Sechs Tage nach seiner Verpflichtung nahm Ralf Kettemann erstmals im Medienraum des SC Paderborn Platz. Bevor der 38-Jährige seine ersten Worte sprach, bezog Präsident Thomas Sagel unter anderem zum neuen Trainer Stellung. "Er bringt vieles von Steffen Baumgart und Lukas Kwasniok mit, sodass wir uns auf eine spannende und erfolgreiche Saison freuen dürfen", erklärte der 61-Jährige.

Davon konnten sich die Journalisten dann auch gleich ein Bild machen: Ähnlich wie seine Vorgänger redete Kettemann meist frei heraus. So verriet er gleich zu Beginn etwa, dass er noch keinen Barber gefunden und das "Padel-Niveau im Funktionsteam" ihn enttäuscht habe.

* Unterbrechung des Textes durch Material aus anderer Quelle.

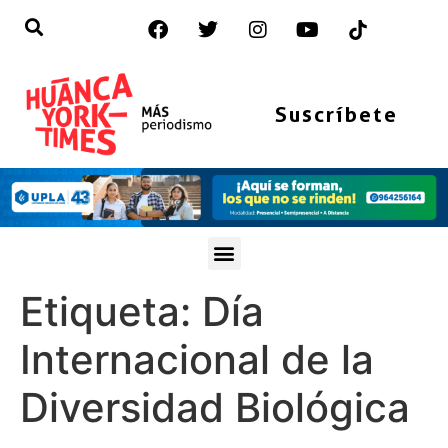
Suscríbete
Etiqueta:
Día
Internacional de la
Diversidad Biológica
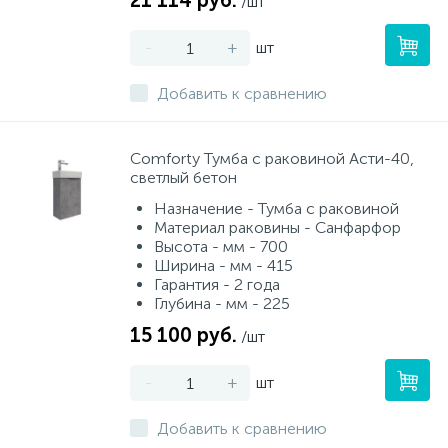
21 114 руб.
/шт
-
+
шт
Добавить к сравнению
Сomforty Тумба с раковиной Асти-40,
светлый бетон
Назначение - Тумба с раковиной
Материал раковины - Санфарфор
Высота - мм - 700
Ширина - мм - 415
Гарантия - 2 года
Глубина - мм - 225
15 100 руб.
/шт
-
+
шт
Добавить к сравнению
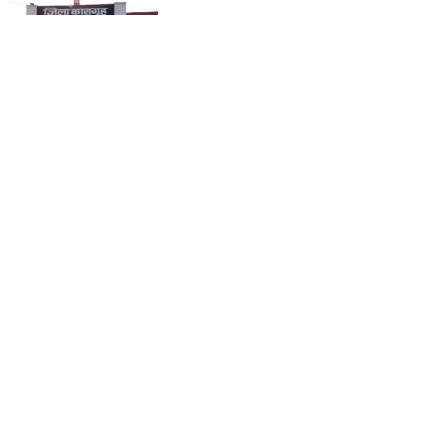
हनुमानगढ़: हनुमानगढ़ जिला जेल में प्याज के कट्टों में हेरोइन
चिट्टा सप्लाई करने के मामले में पुलिस ने एक व्यक्ति को किया
गिरफ्तार
Hanumangarh, Hanumangarh | Aug 7, 2026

Dies blieben aber seine einzigen negativen Anmerkungen. "Das Entscheidende für mich ist, wie die Menschen ticken, und das war bisher absolut positiv. Auch mit den Spielern hatte ich einen Top-Start und gute Gespräche", so Kettemann.

"Coole Gemeinschaft" für Kettemann vorerst wichtiger als Tabellenplatz

Generell stehen die menschlichen Komponenten für ihn über allem - sogar über der Spielidee. "Wie es in den Spielphasen mit Ball und gegen den Ball aussieht, ist ein gemeinschaftliches Ding. Ich schwebe keinem Ideal nach", erklärte der Coach und nannte wenige Augenblicke später drei Worte, die seine Philosophie beschreiben: "Energie. Leidenschaft. Emotionen."

„Ich werde nicht der Erste am Trainingsgelände sein und nicht der Letzte, der geht.“ (Ralf Kettemann)

Ob die drei Eigenschaften letztlich auch für eine gute Platzierung sorgen werden, ist für ihn eher zweitrangig. Er habe kein klar definiertes sportliches Ziel, sondern wolle einfach eine "coole Gemeinschaft" schaffen. "Das ist für mich das etwas tiefere Ziel. Die Platzierung kommt dann von allein", erläuterte der gebürtige Crailsheimer.

Reimers assistiert Kettemann

Nicht nur in dieser Hinsicht unterscheidet er sich von einigen anderen Trainern. Kettemann, der über den TSV Ilshofen, Hoffenheim II (Co-Trainer) und der Karlsruher U 19 nach Ostwestfalen kam, bezeichnet sich eher als ein nicht "wahnsinnig strukturierter Freigeist" statt Fußball-Nerd. Er denke nicht 24/7 an Fußball. "Ich werde nicht der Erste am Trainingsgelände sein und nicht der Letzte, der geht. Ideen können auch mal im Wald beim Spaziergang oder daheim unter der Dusche entstehen", so Kettemann.

Kurz nachdem ihm jene Gedanken durch den Kopf schießen, dürfte auch Pit Reimers davon erfahren. Denn der ehemalige Osnabrücker Coach wird ihm beim SCP assistieren. Dies verkündete Kettemann selbst. Am Sonntag steht das Duo dann erstmals beim Trainingsauftakt gemeinsam auf dem Feld.